Ed Gillespie has proven that he isn’t bound to any one model of being a successful Republican politician.

This gets at the heart of what’s different about Gillespie the candidate: He has proven that he isn’t bound to any one model of being a successful Republican politician. He’s deeply informed by his many years crafting and shepherding GOP policy from the outside, but his view of what’s best for Virginia always takes precedence over what the Washington establishment might champion.

Politicos would like us to believe that the outcome of this race will be an important marker of national sentiment one year after Trump’s astonishing presidential win.
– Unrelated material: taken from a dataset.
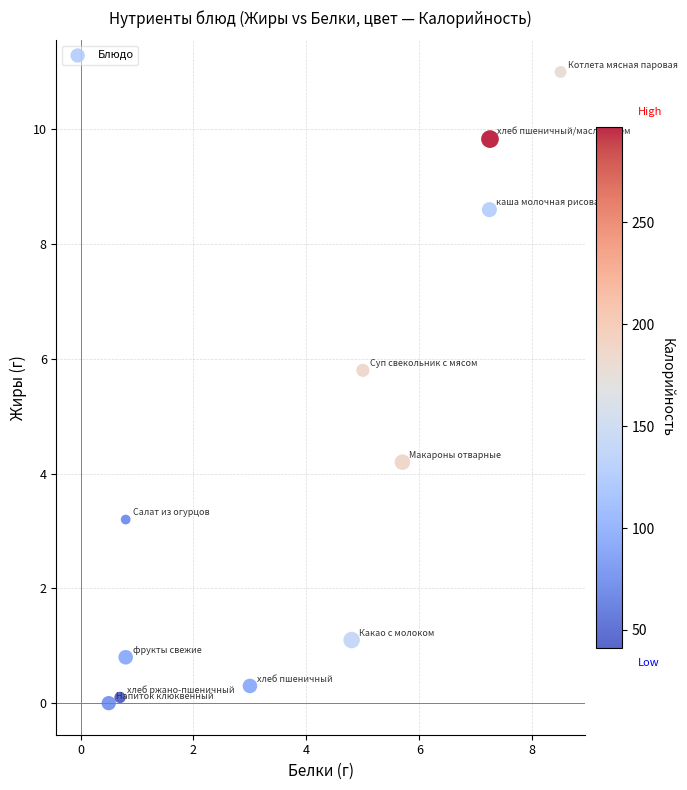

What is the average X value?

4.0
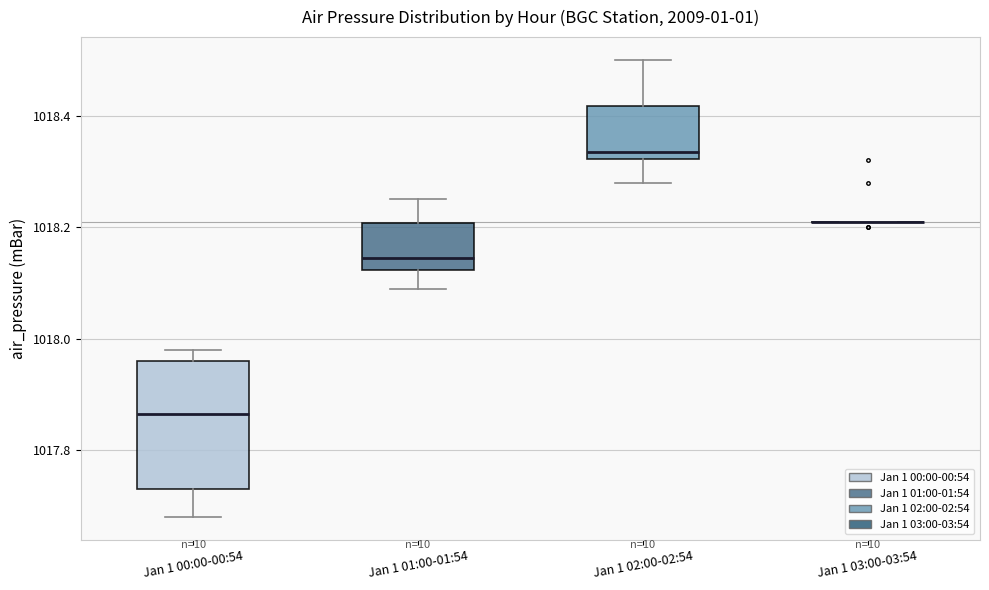

Where does the lower whisker of the box for Jan 1 02:00-02:54 end on the y-axis? The values are not printed on the chart, so give them approximately, as read against the axis.

1018.28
If Northam wins on November 7, we will surely be treated to endless columns and monologues about how our tweeter-in-chief has poisoned the Republican party for good.

In reality, Virginia politics are unique and much too complicated to allow us to read gubernatorial elections as a concrete roadmap to the future of our political parties. But surely public opinion of the current administration factors at least slightly into the results of a race such as this. If underdog Gillespie is able to pull off a victory, it’ll be an indication that Virginians care much more about substance than they do about the man in the White House.